William Trost Richards

1833 - 1905

Gratz Gallery Outside

William Trost Richards

William Trost Richards was born in Philadelphia and began to draw at a young age. After the death of his father in 1847, he withdrew from Central High School to support his family and worked as a designer of ornamental metal fixtures. Richards and William Stanley Haseltine (1835 - 1900) studied painting with German landscape painter Paul Weber in 1850, and took classes at the Pennsylvania Academy of the Fine Arts, where he first exhibited in 1852 and was elected an academician the following year. During the early 1850s he went on sketching trips to the Hudson River Valley in New York and met such noted landscape painters as Frederic Edwin Church, Jasper F. Cropsey, and John F. Kensett. In 1855 he went to Europe and toured the continent and returned to Philadelphia the following year, married, and settled in Germantown.
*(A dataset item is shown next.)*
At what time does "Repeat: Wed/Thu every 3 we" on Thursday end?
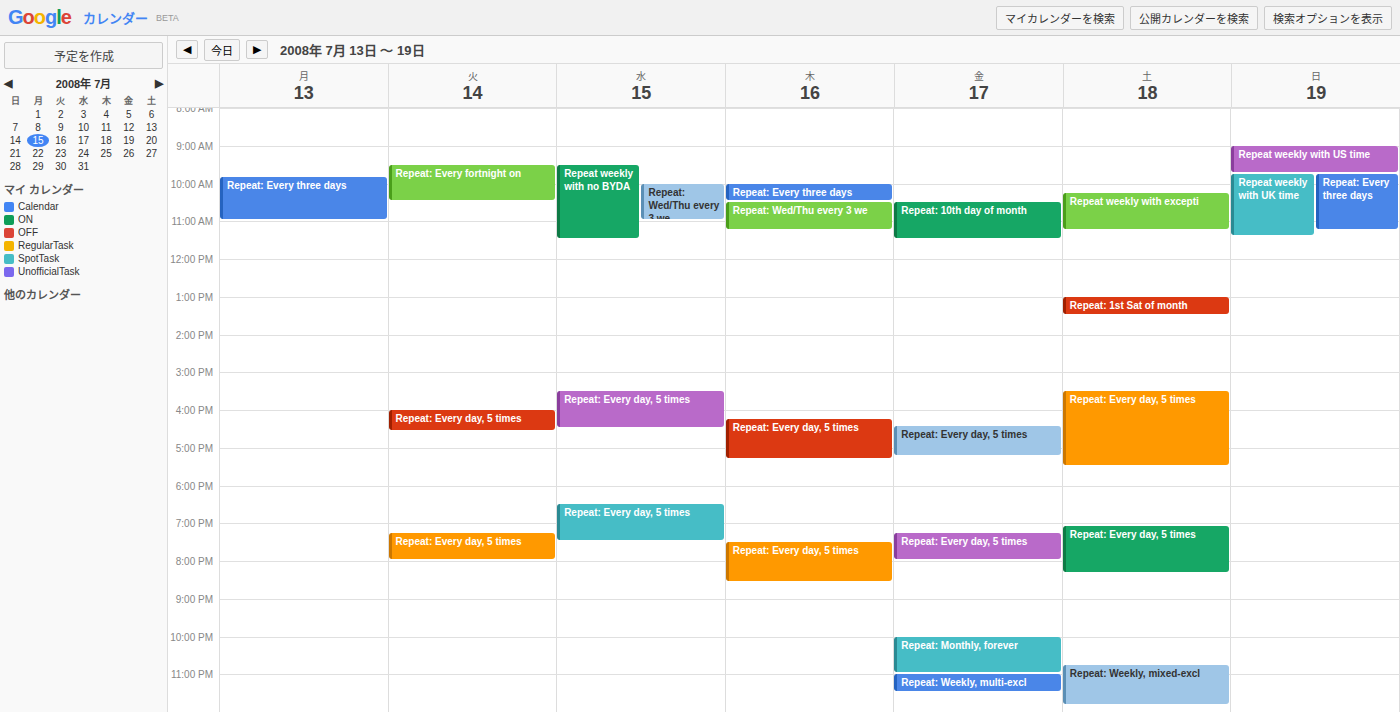
11:15 AM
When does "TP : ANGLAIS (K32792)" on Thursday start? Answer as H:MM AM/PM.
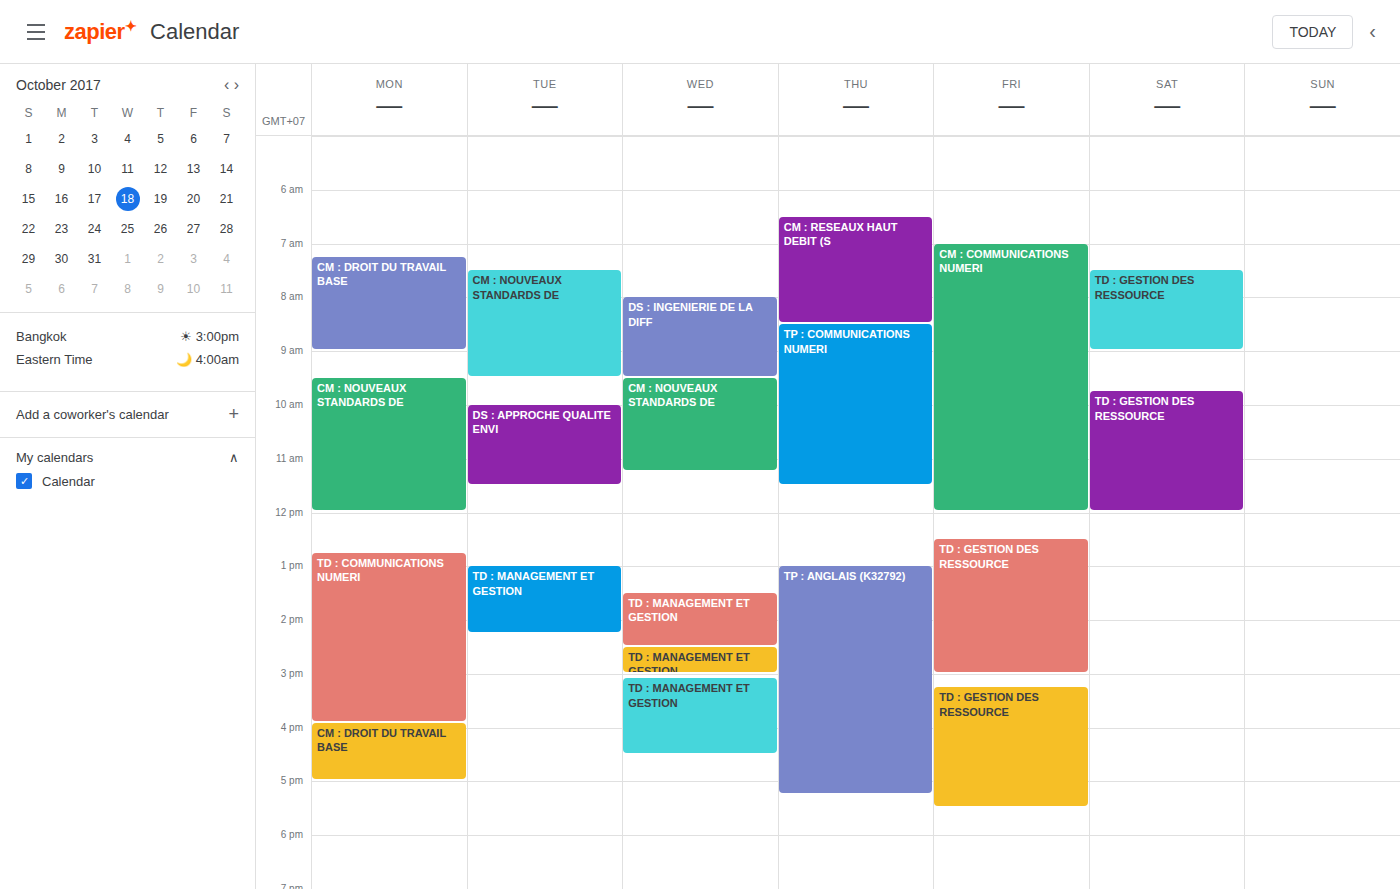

Early in his career Richards painted forest scenes in the extremely detailed style advocated by John Ruskin and the Pre-Raphaelites, and he joined the Society of Truth in Art in 1863. Richards was elected an honorary member of the National Academy of Design in 1862 and a full academician in 1871. Following a second visit to Europe in 1866, Richards began to concentrate on marine subjects, and he achieved fame for his depictions of coastal scenes. He became adept at watercolor and joined the American Watercolor Society in 1874. He lived in Great Britain from 1878 to 1880 and had a studio in London. Subsequently Richards returned to Philadelphia and spent some summers in Atlantic City and Cape May.